### [What you are asked to do]
Reproduce the text of all the entries below verbatim, line by line. Omit the image placeholders from your output.

Collected data:

+++

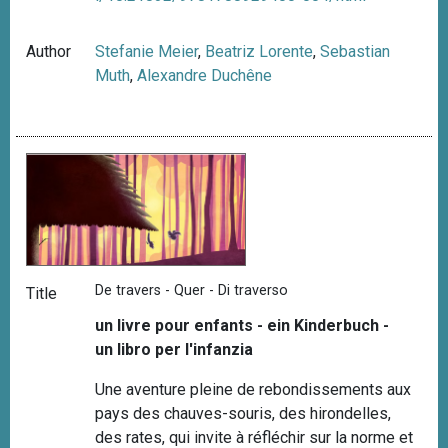
Author
Stefanie Meier
,
Beatriz Lorente
,
Sebastian
Muth
,
Alexandre Duchêne
De travers - Quer - Di traverso
Title
un livre pour enfants - ein Kinderbuch -
un libro per l'infanzia
Une aventure pleine de rebondissements aux
pays des chauves-souris, des hirondelles,
des rates, qui invite à réfléchir sur la norme et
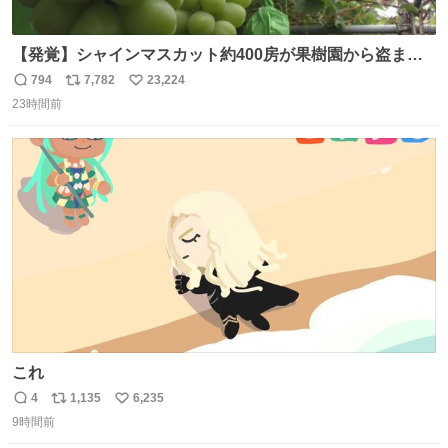
【発覚】シャインマスカット約400房が果樹園から盗まれ
る 栃木・佐野市 news.livedoor.com/article/detail… 被害
794
7,782
23,224
返
リ
い
に遭った果樹園には防犯カメラなどはなく、シャインマス
23時間前
信
ポ
い
カットが盗まれた木には刃物などで切られた跡が。市内で
数
ス
ね
今年に入って同様の被害は確認されておらず、警察はパト
ト
数
数
ロールを強化する。
これ
4
1,135
6,235
返
リ
い
9時間前
信
ポ
い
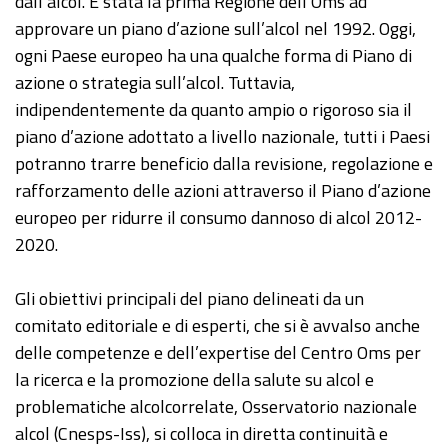
dall’alcol. È stata la prima Regione dell’Oms ad
approvare un piano d’azione sull’alcol nel 1992. Oggi,
ogni Paese europeo ha una qualche forma di Piano di
azione o strategia sull’alcol. Tuttavia,
indipendentemente da quanto ampio o rigoroso sia il
piano d’azione adottato a livello nazionale, tutti i Paesi
potranno trarre beneficio dalla revisione, regolazione e
rafforzamento delle azioni attraverso il Piano d’azione
europeo per ridurre il consumo dannoso di alcol 2012-
2020.
Gli obiettivi principali del piano delineati da un
comitato editoriale e di esperti, che si è avvalso anche
delle competenze e dell’expertise del Centro Oms per
la ricerca e la promozione della salute su alcol e
problematiche alcolcorrelate, Osservatorio nazionale
alcol (Cnesps-Iss), si colloca in diretta continuità e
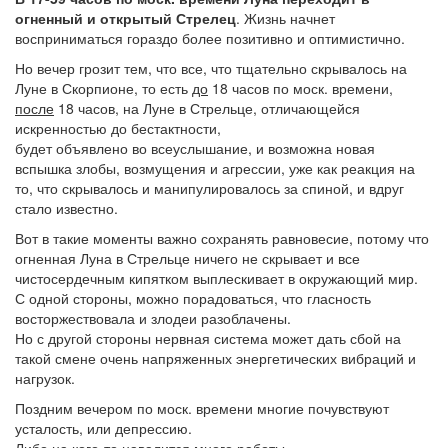
огненный и открытый Стрелец
. Жизнь начнет
восприниматься гораздо более позитивно и оптимистично.
Но вечер грозит тем, что все, что тщательно скрывалось на
Луне в Скорпионе, то есть
до
18 часов по моск. времени,
после
18 часов, на Луне в Стрельце, отличающейся
искренностью до бестактности,
будет объявлено во всеуслышание, и возможна новая
вспышка злобы, возмущения и агрессии, уже как реакция на
то, что скрывалось и манипулировалось за спиной, и вдруг
стало известно.
Вот в такие моменты важно сохранять равновесие, потому что
огненная Луна в Стрельце ничего не скрывает и все
чистосердечным кипятком выплескивает в окружающий мир.
С одной стороны, можно порадоваться, что гласность
восторжествовала и злодеи разоблачены.
Но с другой стороны нервная система может дать сбой на
такой смене очень напряженных энергетических вибраций и
нагрузок.
Поздним вечером по моск. времени многие почувствуют
усталость, или депрессию.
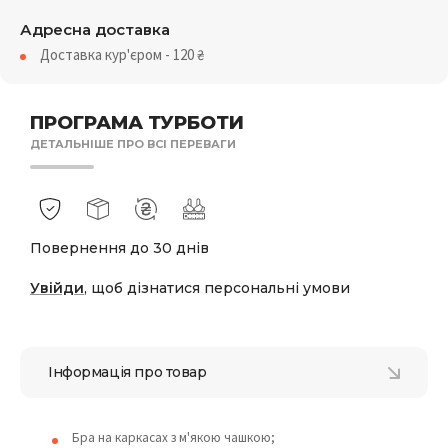
Адресна доставка
Доставка кур'єром - 120
₴
ПРОГРАМА ТУРБОТИ
ДЕТАЛЬНІШЕ ПРО ВСІ ПЕРЕВАГИ
Повернення до 30 днів
Увійди
, щоб дізнатися персональні умови
Інформація про товар
Бра на каркасах з м'якою чашкою;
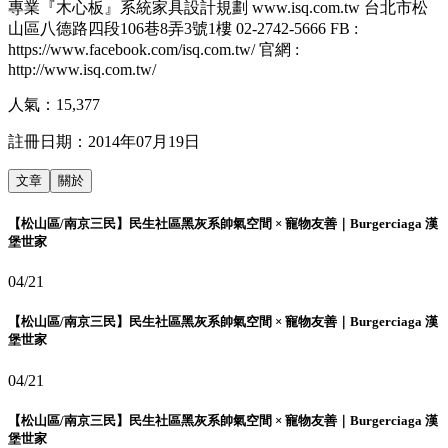
專業『木心板』系統家具設計規劃 www.isq.com.tw 台北市松
山區八德路四段106巷8弄3號1樓 02-2742-5666 FB :
https://www.facebook.com/isq.com.tw/ 官網 :
http://www.isq.com.tw/
人氣：
15,377
註冊日期：
2014年07月19日
文章
關於
【松山區/南京三民】民生社區黑灰系帥氣空間 × 寵物友善｜Burgerciaga 漢
堡世家
04/21
【松山區/南京三民】民生社區黑灰系帥氣空間 × 寵物友善｜Burgerciaga 漢
堡世家
04/21
【松山區/南京三民】民生社區黑灰系帥氣空間 × 寵物友善｜Burgerciaga 漢
堡世家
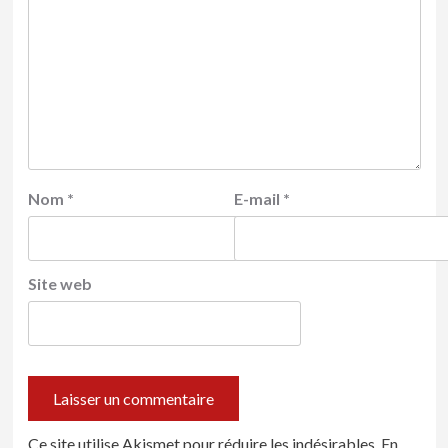
Nom
*
E-mail
*
Site web
Ce site utilise Akismet pour réduire les indésirables.
En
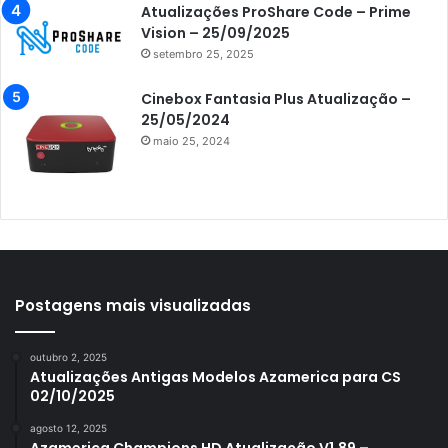
Atualizações ProShare Code – Prime
Azamerica i7 IPTV
Vision – 25/09/2025
setembro 25, 2025
Azamerica King
Azamerica King GX PRO
Cinebox Fantasia Plus Atualização –
25/05/2024
Azamerica King IPTV
maio 25, 2024
Azamerica Mobi
Azamerica Platinum GX PRO
Azamerica S1001
Azamerica S1001 Plus
Azamerica S1005
Postagens mais visualizadas
Azamerica S1006
outubro 2, 2025
Azamerica S1006 Plus
Atualizações Antigas Modelos Azamerica para CS
02/10/2025
Azamerica S1007
agosto 12, 2025
Azamerica S1007 New
Azamerica Champions HD Atualização V1.89 –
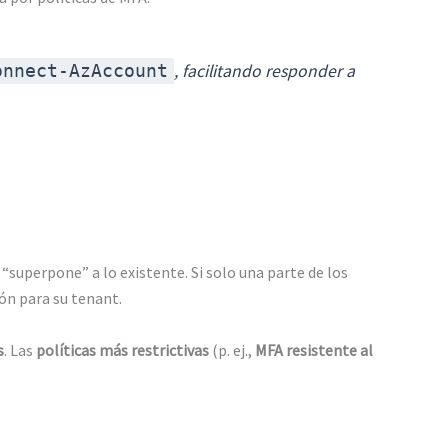
, facilitando responder a
onnect-AzAccount
e “superpone” a lo existente. Si solo una parte de los
ón para su tenant.
s
. Las
políticas más restrictivas
(p. ej.,
MFA resistente al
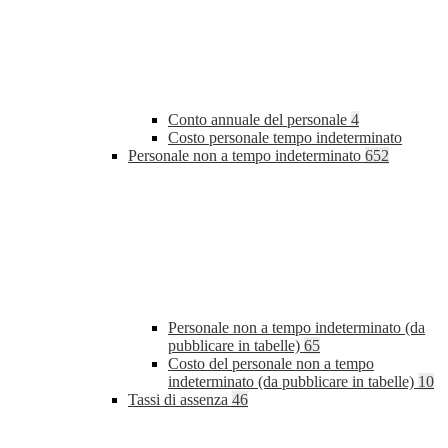
Conto annuale del personale
4
Costo personale tempo indeterminato
Personale non a tempo indeterminato
652
Personale non a tempo indeterminato (da
pubblicare in tabelle)
65
Costo del personale non a tempo
indeterminato (da pubblicare in tabelle)
10
Tassi di assenza
46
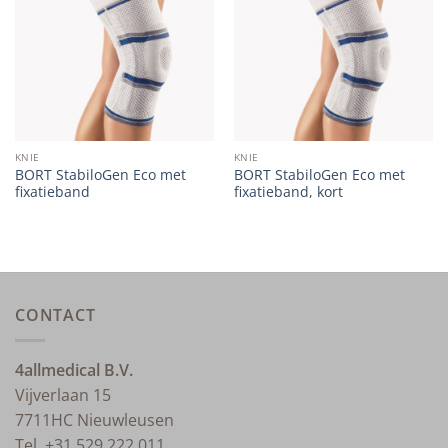
wishlist
wishlist
KNIE
KNIE
BORT StabiloGen Eco met
BORT StabiloGen Eco met
fixatieband
fixatieband, kort
CONTACT
4allmedical B.V.
Vijverlaan 15
7711HC Nieuwleusen
Tel. +31 529 222 011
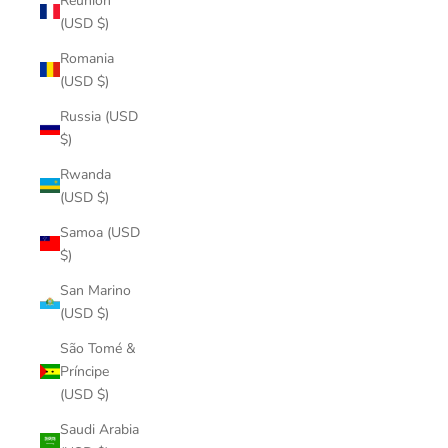
Réunion
(USD $)
Romania
(USD $)
Russia (USD
$)
Rwanda
(USD $)
Samoa (USD
$)
San Marino
(USD $)
São Tomé &
Príncipe
(USD $)
Saudi Arabia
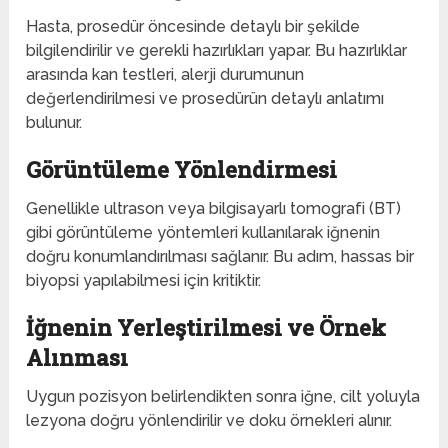
Hasta, prosedür öncesinde detaylı bir şekilde
bilgilendirilir ve gerekli hazırlıkları yapar. Bu hazırlıklar
arasında kan testleri, alerji durumunun
değerlendirilmesi ve prosedürün detaylı anlatımı
bulunur.
Görüntüleme Yönlendirmesi
Genellikle ultrason veya bilgisayarlı tomografi (BT)
gibi görüntüleme yöntemleri kullanılarak iğnenin
doğru konumlandırılması sağlanır. Bu adım, hassas bir
biyopsi yapılabilmesi için kritiktir.
İğnenin Yerleştirilmesi ve Örnek
Alınması
Uygun pozisyon belirlendikten sonra iğne, cilt yoluyla
lezyona doğru yönlendirilir ve doku örnekleri alınır.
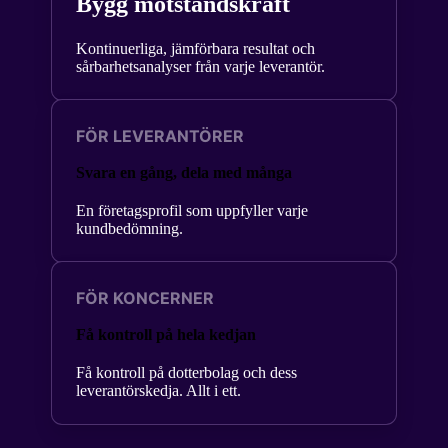
Bygg motståndskraft
Kontinuerliga, jämförbara resultat och
sårbarhetsanalyser från varje leverantör.
FÖR LEVERANTÖRER
Svara en gång, dela med många
En företagsprofil som uppfyller varje
kundbedömning.
FÖR KONCERNER
Få kontroll på hela kedjan
Få kontroll på dotterbolag och dess
leverantörskedja. Allt i ett.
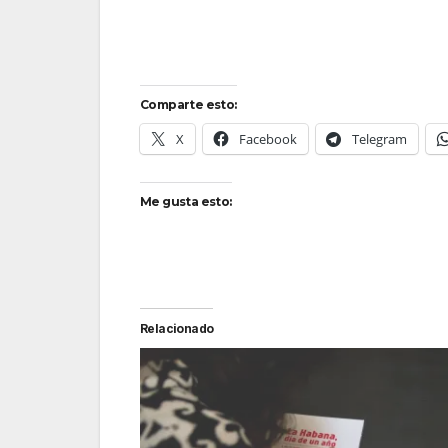
Comparte esto:
X
Facebook
Telegram
Me gusta esto:
Relacionado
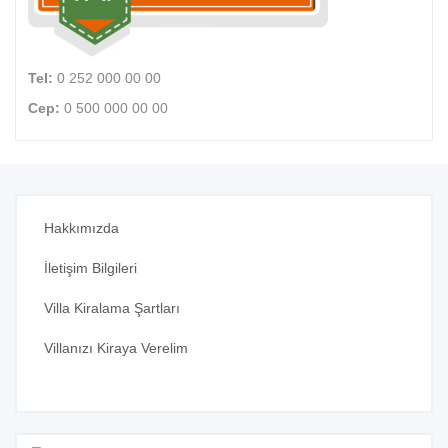
Tel:
0 252 000 00 00
Cep:
0 500 000 00 00
Hakkımızda
İletişim Bilgileri
Villa Kiralama Şartları
Villanızı Kiraya Verelim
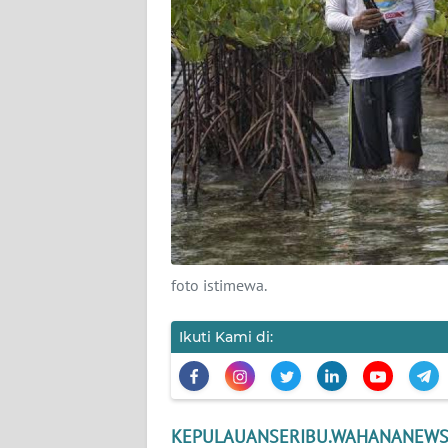
Wahana
News
Regional
WN
SUMUT
WN
JAKARTA
WN
foto istimewa.
JABAR
Ikuti Kami di:
WN
BANTEN
WN
KEPULAUANSERIBU.WAHANANEWS
NTT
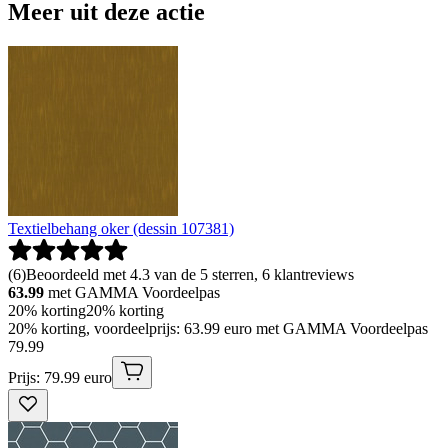
Meer uit deze actie
Textielbehang oker (dessin 107381)
(
6
)
Beoordeeld met 4.3 van de 5 sterren, 6 klantreviews
63.99
met GAMMA Voordeelpas
20% korting
20% korting
20% korting, voordeelprijs: 63.99 euro met GAMMA Voordeelpas
79
.
99
Prijs: 79.99 euro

+++

### [Final answer]
Author
Stefanie Meier
,
Beatriz Lorente
,
Sebastian
Muth
,
Alexandre Duchêne
De travers - Quer - Di traverso
Title
un livre pour enfants - ein Kinderbuch -
un libro per l'infanzia
Une aventure pleine de rebondissements aux
pays des chauves-souris, des hirondelles,
des rates, qui invite à réfléchir sur la norme et
【発覚】シャインマスカット約400房が果樹園から盗まれ
る 栃木・佐野市 news.livedoor.com/article/detail… 被害
794
7,782
23,224
返
リ
い
に遭った果樹園には防犯カメラなどはなく、シャインマス
23時間前
信
ポ
い
カットが盗まれた木には刃物などで切られた跡が。市内で
数
ス
ね
今年に入って同様の被害は確認されておらず、警察はパト
ト
数
数
ロールを強化する。
これ
4
1,135
6,235
返
リ
い
9時間前
信
ポ
い
dall’alcol. È stata la prima Regione dell’Oms ad
approvare un piano d’azione sull’alcol nel 1992. Oggi,
ogni Paese europeo ha una qualche forma di Piano di
azione o strategia sull’alcol. Tuttavia,
indipendentemente da quanto ampio o rigoroso sia il
piano d’azione adottato a livello nazionale, tutti i Paesi
potranno trarre beneficio dalla revisione, regolazione e
rafforzamento delle azioni attraverso il Piano d’azione
europeo per ridurre il consumo dannoso di alcol 2012-
2020.
Gli obiettivi principali del piano delineati da un
comitato editoriale e di esperti, che si è avvalso anche
delle competenze e dell’expertise del Centro Oms per
la ricerca e la promozione della salute su alcol e
problematiche alcolcorrelate, Osservatorio nazionale
alcol (Cnesps-Iss), si colloca in diretta continuità e
огненный и открытый Стрелец
. Жизнь начнет
восприниматься гораздо более позитивно и оптимистично.
Но вечер грозит тем, что все, что тщательно скрывалось на
Луне в Скорпионе, то есть
до
18 часов по моск. времени,
после
18 часов, на Луне в Стрельце, отличающейся
искренностью до бестактности,
будет объявлено во всеуслышание, и возможна новая
вспышка злобы, возмущения и агрессии, уже как реакция на
то, что скрывалось и манипулировалось за спиной, и вдруг
стало известно.
Вот в такие моменты важно сохранять равновесие, потому что
огненная Луна в Стрельце ничего не скрывает и все
чистосердечным кипятком выплескивает в окружающий мир.
С одной стороны, можно порадоваться, что гласность
восторжествовала и злодеи разоблачены.
Но с другой стороны нервная система может дать сбой на
такой смене очень напряженных энергетических вибраций и
нагрузок.
Поздним вечером по моск. времени многие почувствуют
усталость, или депрессию.
Адресна доставка
Доставка кур'єром - 120
₴
ПРОГРАМА ТУРБОТИ
ДЕТАЛЬНІШЕ ПРО ВСІ ПЕРЕВАГИ
Повернення до 30 днів
Увійди
, щоб дізнатися персональні умови
Інформація про товар
Бра на каркасах з м'якою чашкою;
專業『木心板』系統家具設計規劃 www.isq.com.tw 台北市松
山區八德路四段106巷8弄3號1樓 02-2742-5666 FB :
https://www.facebook.com/isq.com.tw/ 官網 :
http://www.isq.com.tw/
人氣：
15,377
註冊日期：
2014年07月19日
文章
關於
【松山區/南京三民】民生社區黑灰系帥氣空間 × 寵物友善｜Burgerciaga 漢
堡世家
04/21
【松山區/南京三民】民生社區黑灰系帥氣空間 × 寵物友善｜Burgerciaga 漢
堡世家
04/21
【松山區/南京三民】民生社區黑灰系帥氣空間 × 寵物友善｜Burgerciaga 漢
堡世家
Nom
*
E-mail
*
Site web
Ce site utilise Akismet pour réduire les indésirables.
En
Atualizações ProShare Code – Prime
Azamerica i7 IPTV
Vision – 25/09/2025
setembro 25, 2025
Azamerica King
Azamerica King GX PRO
Cinebox Fantasia Plus Atualização –
25/05/2024
Azamerica King IPTV
maio 25, 2024
Azamerica Mobi
Azamerica Platinum GX PRO
Azamerica S1001
Azamerica S1001 Plus
Azamerica S1005
Postagens mais visualizadas
Azamerica S1006
outubro 2, 2025
Azamerica S1006 Plus
Atualizações Antigas Modelos Azamerica para CS
02/10/2025
Azamerica S1007
agosto 12, 2025
Azamerica S1007 New
Azamerica Champions HD Atualização V1.89 –
, facilitando responder a
onnect-AzAccount
e “superpone” a lo existente. Si solo una parte de los
ón para su tenant.
s
. Las
políticas más restrictivas
(p. ej.,
MFA resistente al
Conto annuale del personale
4
Costo personale tempo indeterminato
Personale non a tempo indeterminato
652
Personale non a tempo indeterminato (da
pubblicare in tabelle)
65
Costo del personale non a tempo
indeterminato (da pubblicare in tabelle)
10
Tassi di assenza
46
wishlist
wishlist
KNIE
KNIE
BORT StabiloGen Eco met
BORT StabiloGen Eco met
fixatieband
fixatieband, kort
CONTACT
4allmedical B.V.
Vijverlaan 15
7711HC Nieuwleusen
Tel. +31 529 222 011
Réunion
(USD $)
Romania
(USD $)
Russia (USD
$)
Rwanda
(USD $)
Samoa (USD
$)
San Marino
(USD $)
São Tomé &
Príncipe
(USD $)
Saudi Arabia
Hasta, prosedür öncesinde detaylı bir şekilde
bilgilendirilir ve gerekli hazırlıkları yapar. Bu hazırlıklar
arasında kan testleri, alerji durumunun
değerlendirilmesi ve prosedürün detaylı anlatımı
bulunur.
Görüntüleme Yönlendirmesi
Genellikle ultrason veya bilgisayarlı tomografi (BT)
gibi görüntüleme yöntemleri kullanılarak iğnenin
doğru konumlandırılması sağlanır. Bu adım, hassas bir
biyopsi yapılabilmesi için kritiktir.
İğnenin Yerleştirilmesi ve Örnek
Alınması
Uygun pozisyon belirlendikten sonra iğne, cilt yoluyla
lezyona doğru yönlendirilir ve doku örnekleri alınır.
Bygg motståndskraft
Kontinuerliga, jämförbara resultat och
sårbarhetsanalyser från varje leverantör.
FÖR LEVERANTÖRER
Svara en gång, dela med många
En företagsprofil som uppfyller varje
kundbedömning.
FÖR KONCERNER
Få kontroll på hela kedjan
Få kontroll på dotterbolag och dess
leverantörskedja. Allt i ett.
Comparte esto:
X
Facebook
Telegram
Me gusta esto:
Relacionado
Tel:
0 252 000 00 00
Cep:
0 500 000 00 00
Hakkımızda
İletişim Bilgileri
Villa Kiralama Şartları
Villanızı Kiraya Verelim
Wahana
News
Regional
WN
SUMUT
WN
JAKARTA
WN
foto istimewa.
JABAR
Ikuti Kami di:
WN
BANTEN
WN
KEPULAUANSERIBU.WAHANANEWS
NTT
Meer uit deze actie
Textielbehang oker (dessin 107381)
(
6
)
Beoordeeld met 4.3 van de 5 sterren, 6 klantreviews
63.99
met GAMMA Voordeelpas
20% korting
20% korting
20% korting, voordeelprijs: 63.99 euro met GAMMA Voordeelpas
79
.
99
Prijs: 79.99 euro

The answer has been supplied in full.